Shatner will soon turn 89 and admits he has slowed down a bit, saying: “I don’t do my own stunts any more, well, not all of them!”
He is still as passionate as ever about many things – including his horses, flying, his family, his dogs and his work.
He has been married four times and has three grown-up daughters. He has also battled with tinnitus for much of his life.
“It was a nightmare because it is there all the time. The more you worry about it, the worse it gets. I couldn’t sleep or think, and I even thought about suicide because it was driving me crazy.
“Then I came across Dr Pawel Jastreboff who had invented a small device to help people with the problem.
“I wore the device for 24 hours a day for several months and now, I don’t hear the tinnitus 95% of the time. Tinnitus can be managed and I am here as evidence that you can conquer it.”
William appears to be in good shape and has no worries about his current commitments.
“I have been recording a TV series called The Elevator and a movie called Senior Moment which seems pretty good at my time of life,” he said.
“I am also on tour with a kind of ‘evening with’ show, which has been well received.
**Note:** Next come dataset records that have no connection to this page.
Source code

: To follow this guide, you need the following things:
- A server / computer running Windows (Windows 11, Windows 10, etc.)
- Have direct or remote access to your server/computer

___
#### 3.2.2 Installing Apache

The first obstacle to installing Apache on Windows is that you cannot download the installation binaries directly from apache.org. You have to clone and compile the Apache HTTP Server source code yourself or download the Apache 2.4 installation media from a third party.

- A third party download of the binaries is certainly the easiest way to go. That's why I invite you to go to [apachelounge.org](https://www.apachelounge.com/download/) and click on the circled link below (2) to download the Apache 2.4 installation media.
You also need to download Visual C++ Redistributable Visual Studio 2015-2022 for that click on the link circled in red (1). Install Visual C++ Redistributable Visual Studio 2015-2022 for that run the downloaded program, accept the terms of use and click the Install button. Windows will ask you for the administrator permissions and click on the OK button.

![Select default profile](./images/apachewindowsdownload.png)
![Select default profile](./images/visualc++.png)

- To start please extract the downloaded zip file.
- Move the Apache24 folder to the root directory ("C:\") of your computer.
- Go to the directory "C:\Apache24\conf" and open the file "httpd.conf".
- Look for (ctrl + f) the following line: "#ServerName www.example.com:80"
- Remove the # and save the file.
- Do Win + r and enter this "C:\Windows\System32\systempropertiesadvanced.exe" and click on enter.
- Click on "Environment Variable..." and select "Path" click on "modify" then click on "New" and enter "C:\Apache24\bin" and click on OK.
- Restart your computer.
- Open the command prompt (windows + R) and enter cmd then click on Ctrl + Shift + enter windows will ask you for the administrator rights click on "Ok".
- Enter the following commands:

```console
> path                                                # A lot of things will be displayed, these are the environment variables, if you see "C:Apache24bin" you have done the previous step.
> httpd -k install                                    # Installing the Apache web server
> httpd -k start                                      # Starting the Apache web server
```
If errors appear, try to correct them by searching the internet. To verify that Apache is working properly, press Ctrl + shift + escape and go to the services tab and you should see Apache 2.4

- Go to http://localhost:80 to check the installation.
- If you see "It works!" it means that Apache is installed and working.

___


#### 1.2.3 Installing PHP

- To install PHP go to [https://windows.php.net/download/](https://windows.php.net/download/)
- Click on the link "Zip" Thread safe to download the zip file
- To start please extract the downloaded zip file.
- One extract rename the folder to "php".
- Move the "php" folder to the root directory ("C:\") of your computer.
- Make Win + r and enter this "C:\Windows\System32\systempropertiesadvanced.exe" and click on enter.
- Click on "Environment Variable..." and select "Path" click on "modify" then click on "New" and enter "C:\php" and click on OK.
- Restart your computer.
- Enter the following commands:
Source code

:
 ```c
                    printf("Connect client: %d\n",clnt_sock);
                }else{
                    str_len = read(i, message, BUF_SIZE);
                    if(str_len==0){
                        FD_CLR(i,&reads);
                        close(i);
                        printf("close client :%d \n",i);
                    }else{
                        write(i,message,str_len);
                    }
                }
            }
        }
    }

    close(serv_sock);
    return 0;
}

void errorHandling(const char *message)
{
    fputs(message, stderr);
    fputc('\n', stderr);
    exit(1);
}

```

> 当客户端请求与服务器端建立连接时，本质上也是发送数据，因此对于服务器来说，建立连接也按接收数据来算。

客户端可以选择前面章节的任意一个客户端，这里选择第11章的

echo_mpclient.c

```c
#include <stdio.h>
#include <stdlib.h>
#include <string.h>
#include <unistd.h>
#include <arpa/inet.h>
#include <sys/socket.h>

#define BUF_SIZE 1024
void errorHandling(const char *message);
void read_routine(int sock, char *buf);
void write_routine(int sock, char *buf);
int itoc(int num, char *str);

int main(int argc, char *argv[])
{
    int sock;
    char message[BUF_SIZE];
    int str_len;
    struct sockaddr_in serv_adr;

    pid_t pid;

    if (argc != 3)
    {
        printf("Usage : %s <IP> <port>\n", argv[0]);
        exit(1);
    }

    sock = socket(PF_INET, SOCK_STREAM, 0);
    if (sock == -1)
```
Maybe we will bring that to Britain.”
Having become internationally famous as James T Kirk, sold countless albums as a recording artist and appeared in hundreds of films and TV episodes during a career spanning 70 years, does he ever think of retiring?
“No, I have many more things to do yet. I don’t ever recall being asked to appear in Coronation Street so maybe one day I’ll get beamed up to the Rovers Return.
“In Star Trek we roved the universe so turning up in the Rovers Return would be great.
“I’ll keep going as long as I am asked. I have a diary with many appearances at Trekkie conventions right through next year and I am looking forward to every one of them. I get to be James T Kirk once again and love every minute of it.
“When Gene Roddenberry sent us boldly forth all those years ago even he could not have realised that all these years later the Starship Enterprise would still be breaking through the barriers of age, background and personality.
“Once a Trekkie, always a Trekkie and there are new, younger Trekkies every year.
“As my friend Spock always said: ‘Live long and prosper’.”